=== WORK REQUEST ===
No record may be omitted; give all of them again exactly.
:: AVAILABLE DATA ::
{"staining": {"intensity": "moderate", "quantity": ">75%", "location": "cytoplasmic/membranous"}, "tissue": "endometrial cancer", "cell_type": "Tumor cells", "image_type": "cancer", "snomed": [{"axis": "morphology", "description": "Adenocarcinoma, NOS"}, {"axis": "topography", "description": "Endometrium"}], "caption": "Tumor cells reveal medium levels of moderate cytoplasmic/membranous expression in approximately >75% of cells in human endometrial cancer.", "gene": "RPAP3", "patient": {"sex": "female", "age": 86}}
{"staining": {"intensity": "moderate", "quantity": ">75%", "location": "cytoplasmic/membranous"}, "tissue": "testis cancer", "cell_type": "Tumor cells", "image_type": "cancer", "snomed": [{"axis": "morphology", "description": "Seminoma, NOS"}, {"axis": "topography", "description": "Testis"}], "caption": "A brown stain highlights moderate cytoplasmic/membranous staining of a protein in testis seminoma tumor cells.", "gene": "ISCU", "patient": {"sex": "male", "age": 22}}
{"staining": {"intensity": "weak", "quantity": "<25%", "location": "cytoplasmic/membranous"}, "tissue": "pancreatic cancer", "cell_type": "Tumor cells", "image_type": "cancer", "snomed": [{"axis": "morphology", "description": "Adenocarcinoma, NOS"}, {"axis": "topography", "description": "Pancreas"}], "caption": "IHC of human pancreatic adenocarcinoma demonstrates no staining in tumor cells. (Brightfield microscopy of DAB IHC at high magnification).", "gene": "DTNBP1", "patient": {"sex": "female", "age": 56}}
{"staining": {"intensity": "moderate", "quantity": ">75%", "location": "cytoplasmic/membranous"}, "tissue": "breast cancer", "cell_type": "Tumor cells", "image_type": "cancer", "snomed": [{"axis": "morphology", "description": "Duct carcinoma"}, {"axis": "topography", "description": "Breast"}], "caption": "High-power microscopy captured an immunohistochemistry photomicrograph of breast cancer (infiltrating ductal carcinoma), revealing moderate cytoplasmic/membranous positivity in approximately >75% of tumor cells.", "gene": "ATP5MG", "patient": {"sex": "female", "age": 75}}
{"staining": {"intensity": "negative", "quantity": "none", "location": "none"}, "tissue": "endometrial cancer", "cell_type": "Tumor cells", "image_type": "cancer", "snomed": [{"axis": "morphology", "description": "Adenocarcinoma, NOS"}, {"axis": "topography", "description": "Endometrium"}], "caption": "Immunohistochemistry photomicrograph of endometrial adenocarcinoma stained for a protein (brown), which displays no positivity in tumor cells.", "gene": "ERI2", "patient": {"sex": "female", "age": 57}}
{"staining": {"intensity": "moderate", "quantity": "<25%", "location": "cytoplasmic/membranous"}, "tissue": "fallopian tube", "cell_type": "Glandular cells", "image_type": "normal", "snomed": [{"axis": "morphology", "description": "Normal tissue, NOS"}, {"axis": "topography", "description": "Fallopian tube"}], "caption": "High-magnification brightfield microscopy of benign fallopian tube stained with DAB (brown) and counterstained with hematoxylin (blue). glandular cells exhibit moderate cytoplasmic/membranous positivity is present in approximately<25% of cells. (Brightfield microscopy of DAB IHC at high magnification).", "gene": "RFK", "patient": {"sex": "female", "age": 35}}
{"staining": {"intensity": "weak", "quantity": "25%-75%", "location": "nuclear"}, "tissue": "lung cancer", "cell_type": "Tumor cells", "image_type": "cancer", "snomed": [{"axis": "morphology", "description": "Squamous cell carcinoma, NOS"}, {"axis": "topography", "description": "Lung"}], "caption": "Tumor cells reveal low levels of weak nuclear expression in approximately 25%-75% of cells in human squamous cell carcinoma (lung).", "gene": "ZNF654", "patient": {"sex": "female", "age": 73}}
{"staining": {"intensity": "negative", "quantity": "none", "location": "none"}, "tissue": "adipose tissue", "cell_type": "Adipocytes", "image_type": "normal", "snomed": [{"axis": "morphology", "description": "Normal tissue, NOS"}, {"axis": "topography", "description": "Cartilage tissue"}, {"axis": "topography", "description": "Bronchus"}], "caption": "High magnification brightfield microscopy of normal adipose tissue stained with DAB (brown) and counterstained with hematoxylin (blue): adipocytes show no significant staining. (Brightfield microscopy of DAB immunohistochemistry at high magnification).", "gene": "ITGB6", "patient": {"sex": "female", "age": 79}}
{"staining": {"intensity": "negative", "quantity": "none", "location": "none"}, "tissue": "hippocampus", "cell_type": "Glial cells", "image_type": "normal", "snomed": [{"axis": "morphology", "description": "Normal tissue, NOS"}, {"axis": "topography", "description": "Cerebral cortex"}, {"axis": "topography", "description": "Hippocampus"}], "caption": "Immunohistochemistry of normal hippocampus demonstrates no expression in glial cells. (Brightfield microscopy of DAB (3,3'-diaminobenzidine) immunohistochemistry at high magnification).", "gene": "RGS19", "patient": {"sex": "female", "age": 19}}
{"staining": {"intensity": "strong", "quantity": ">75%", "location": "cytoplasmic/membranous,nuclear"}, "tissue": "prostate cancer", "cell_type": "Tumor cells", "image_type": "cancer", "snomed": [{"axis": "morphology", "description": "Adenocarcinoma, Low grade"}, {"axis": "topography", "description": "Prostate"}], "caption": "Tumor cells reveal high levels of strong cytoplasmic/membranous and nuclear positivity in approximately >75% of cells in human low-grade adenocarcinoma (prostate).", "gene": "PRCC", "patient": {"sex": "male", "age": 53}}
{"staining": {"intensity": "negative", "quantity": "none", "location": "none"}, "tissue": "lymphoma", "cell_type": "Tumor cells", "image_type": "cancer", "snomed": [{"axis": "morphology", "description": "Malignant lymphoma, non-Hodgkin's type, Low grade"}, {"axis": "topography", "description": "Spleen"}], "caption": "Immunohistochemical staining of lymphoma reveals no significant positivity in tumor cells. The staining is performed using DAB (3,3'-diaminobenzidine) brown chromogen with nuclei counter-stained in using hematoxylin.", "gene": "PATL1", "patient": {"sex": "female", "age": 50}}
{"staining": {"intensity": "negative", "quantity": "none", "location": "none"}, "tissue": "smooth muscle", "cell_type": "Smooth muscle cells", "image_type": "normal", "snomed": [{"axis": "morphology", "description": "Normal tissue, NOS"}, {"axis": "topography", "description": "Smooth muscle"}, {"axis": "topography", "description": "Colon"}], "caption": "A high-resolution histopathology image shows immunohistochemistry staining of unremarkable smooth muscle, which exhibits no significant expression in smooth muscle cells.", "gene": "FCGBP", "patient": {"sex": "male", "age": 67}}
:::
=== RESPONSE BELOW ===
{"staining": {"intensity": "moderate", "quantity": ">75%", "location": "cytoplasmic/membranous"}, "tissue": "endometrial cancer", "cell_type": "Tumor cells", "image_type": "cancer", "snomed": [{"axis": "morphology", "description": "Adenocarcinoma, NOS"}, {"axis": "topography", "description": "Endometrium"}], "caption": "Tumor cells reveal medium levels of moderate cytoplasmic/membranous expression in approximately >75% of cells in human endometrial cancer.", "gene": "RPAP3", "patient": {"sex": "female", "age": 86}}
{"staining": {"intensity": "moderate", "quantity": ">75%", "location": "cytoplasmic/membranous"}, "tissue": "testis cancer", "cell_type": "Tumor cells", "image_type": "cancer", "snomed": [{"axis": "morphology", "description": "Seminoma, NOS"}, {"axis": "topography", "description": "Testis"}], "caption": "A brown stain highlights moderate cytoplasmic/membranous staining of a protein in testis seminoma tumor cells.", "gene": "ISCU", "patient": {"sex": "male", "age": 22}}
{"staining": {"intensity": "weak", "quantity": "<25%", "location": "cytoplasmic/membranous"}, "tissue": "pancreatic cancer", "cell_type": "Tumor cells", "image_type": "cancer", "snomed": [{"axis": "morphology", "description": "Adenocarcinoma, NOS"}, {"axis": "topography", "description": "Pancreas"}], "caption": "IHC of human pancreatic adenocarcinoma demonstrates no staining in tumor cells. (Brightfield microscopy of DAB IHC at high magnification).", "gene": "DTNBP1", "patient": {"sex": "female", "age": 56}}
{"staining": {"intensity": "moderate", "quantity": ">75%", "location": "cytoplasmic/membranous"}, "tissue": "breast cancer", "cell_type": "Tumor cells", "image_type": "cancer", "snomed": [{"axis": "morphology", "description": "Duct carcinoma"}, {"axis": "topography", "description": "Breast"}], "caption": "High-power microscopy captured an immunohistochemistry photomicrograph of breast cancer (infiltrating ductal carcinoma), revealing moderate cytoplasmic/membranous positivity in approximately >75% of tumor cells.", "gene": "ATP5MG", "patient": {"sex": "female", "age": 75}}
{"staining": {"intensity": "negative", "quantity": "none", "location": "none"}, "tissue": "endometrial cancer", "cell_type": "Tumor cells", "image_type": "cancer", "snomed": [{"axis": "morphology", "description": "Adenocarcinoma, NOS"}, {"axis": "topography", "description": "Endometrium"}], "caption": "Immunohistochemistry photomicrograph of endometrial adenocarcinoma stained for a protein (brown), which displays no positivity in tumor cells.", "gene": "ERI2", "patient": {"sex": "female", "age": 57}}
{"staining": {"intensity": "moderate", "quantity": "<25%", "location": "cytoplasmic/membranous"}, "tissue": "fallopian tube", "cell_type": "Glandular cells", "image_type": "normal", "snomed": [{"axis": "morphology", "description": "Normal tissue, NOS"}, {"axis": "topography", "description": "Fallopian tube"}], "caption": "High-magnification brightfield microscopy of benign fallopian tube stained with DAB (brown) and counterstained with hematoxylin (blue). glandular cells exhibit moderate cytoplasmic/membranous positivity is present in approximately<25% of cells. (Brightfield microscopy of DAB IHC at high magnification).", "gene": "RFK", "patient": {"sex": "female", "age": 35}}
{"staining": {"intensity": "weak", "quantity": "25%-75%", "location": "nuclear"}, "tissue": "lung cancer", "cell_type": "Tumor cells", "image_type": "cancer", "snomed": [{"axis": "morphology", "description": "Squamous cell carcinoma, NOS"}, {"axis": "topography", "description": "Lung"}], "caption": "Tumor cells reveal low levels of weak nuclear expression in approximately 25%-75% of cells in human squamous cell carcinoma (lung).", "gene": "ZNF654", "patient": {"sex": "female", "age": 73}}
{"staining": {"intensity": "negative", "quantity": "none", "location": "none"}, "tissue": "adipose tissue", "cell_type": "Adipocytes", "image_type": "normal", "snomed": [{"axis": "morphology", "description": "Normal tissue, NOS"}, {"axis": "topography", "description": "Cartilage tissue"}, {"axis": "topography", "description": "Bronchus"}], "caption": "High magnification brightfield microscopy of normal adipose tissue stained with DAB (brown) and counterstained with hematoxylin (blue): adipocytes show no significant staining. (Brightfield microscopy of DAB immunohistochemistry at high magnification).", "gene": "ITGB6", "patient": {"sex": "female", "age": 79}}
{"staining": {"intensity": "negative", "quantity": "none", "location": "none"}, "tissue": "hippocampus", "cell_type": "Glial cells", "image_type": "normal", "snomed": [{"axis": "morphology", "description": "Normal tissue, NOS"}, {"axis": "topography", "description": "Cerebral cortex"}, {"axis": "topography", "description": "Hippocampus"}], "caption": "Immunohistochemistry of normal hippocampus demonstrates no expression in glial cells. (Brightfield microscopy of DAB (3,3'-diaminobenzidine) immunohistochemistry at high magnification).", "gene": "RGS19", "patient": {"sex": "female", "age": 19}}
{"staining": {"intensity": "strong", "quantity": ">75%", "location": "cytoplasmic/membranous,nuclear"}, "tissue": "prostate cancer", "cell_type": "Tumor cells", "image_type": "cancer", "snomed": [{"axis": "morphology", "description": "Adenocarcinoma, Low grade"}, {"axis": "topography", "description": "Prostate"}], "caption": "Tumor cells reveal high levels of strong cytoplasmic/membranous and nuclear positivity in approximately >75% of cells in human low-grade adenocarcinoma (prostate).", "gene": "PRCC", "patient": {"sex": "male", "age": 53}}
{"staining": {"intensity": "negative", "quantity": "none", "location": "none"}, "tissue": "lymphoma", "cell_type": "Tumor cells", "image_type": "cancer", "snomed": [{"axis": "morphology", "description": "Malignant lymphoma, non-Hodgkin's type, Low grade"}, {"axis": "topography", "description": "Spleen"}], "caption": "Immunohistochemical staining of lymphoma reveals no significant positivity in tumor cells. The staining is performed using DAB (3,3'-diaminobenzidine) brown chromogen with nuclei counter-stained in using hematoxylin.", "gene": "PATL1", "patient": {"sex": "female", "age": 50}}
{"staining": {"intensity": "negative", "quantity": "none", "location": "none"}, "tissue": "smooth muscle", "cell_type": "Smooth muscle cells", "image_type": "normal", "snomed": [{"axis": "morphology", "description": "Normal tissue, NOS"}, {"axis": "topography", "description": "Smooth muscle"}, {"axis": "topography", "description": "Colon"}], "caption": "A high-resolution histopathology image shows immunohistochemistry staining of unremarkable smooth muscle, which exhibits no significant expression in smooth muscle cells.", "gene": "FCGBP", "patient": {"sex": "male", "age": 67}}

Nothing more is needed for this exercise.